I'm no expert but I was surprised with a few days rest or a week off how well my body repaired itself. There were a couple of occasions I was struggling to walk without limping but low and behold after resting I picked up where I left off 😊👍
As a knee pain sufferer, more so in the early days, I'll echo what has been said about resting until you feel better. Ice packs can help and maybe a compression bandage. Make sure you elevate the leg too. If it bothers you, particularly at night, it may be worth taking painkillers like paracetamol or ibuprofen (unless your GP has told you not to).

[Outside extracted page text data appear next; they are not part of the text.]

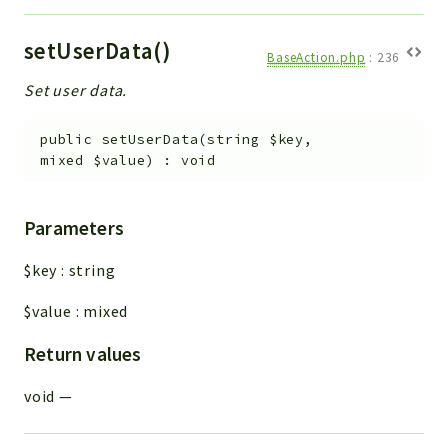
setUserData()
BaseAction.php
:
236
Set user data.
public
setUserData
(
string
$key
,
mixed
$value
)
:
void
Parameters
$key
:
string
$value
:
mixed
Return values
void
—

As a motivator maybe promise yourself a gait analysis and new shoes once you feel better?The wrong or worn out shoes can cause injuries. When we start C25K it's sensible to use whatever is in the wardrobe to run but at your stage correctly fitting shoes can make a world of difference. Spending a little bit more on proper kit is a way of committing yourself to run regularly, gotta get your moneysworth!!
Good luck and hope you feel better soon
So sorry! I am also frustrated, having completed Week 8 Run 2 last week and now have a sore arch/instep. So I decided to take 7-10 days off and religiously do the stretching exercises that I learned in physical therapy for plantar fasciitis several years ago. Like you I am bummed, and worried about getting back into it but am encouraged by the replies to your posts. (I am trying to reframe my time off as just as much part of this running experience as anything else…). Hope you rest and recover well!!!
Knee strengthening exercises really work! I have knee arthritis and when I did cto5k back in late 2019 I had to have a week off twice during the programme when my knees hurt. It didn't impact my progress, it just took me longer than the 9 weeks to complete!Hopefully yours is just your knees complaining. A few days off and simple knee strengthening will hopefully see it off! Obviously if it is very painful then professional advice is best though.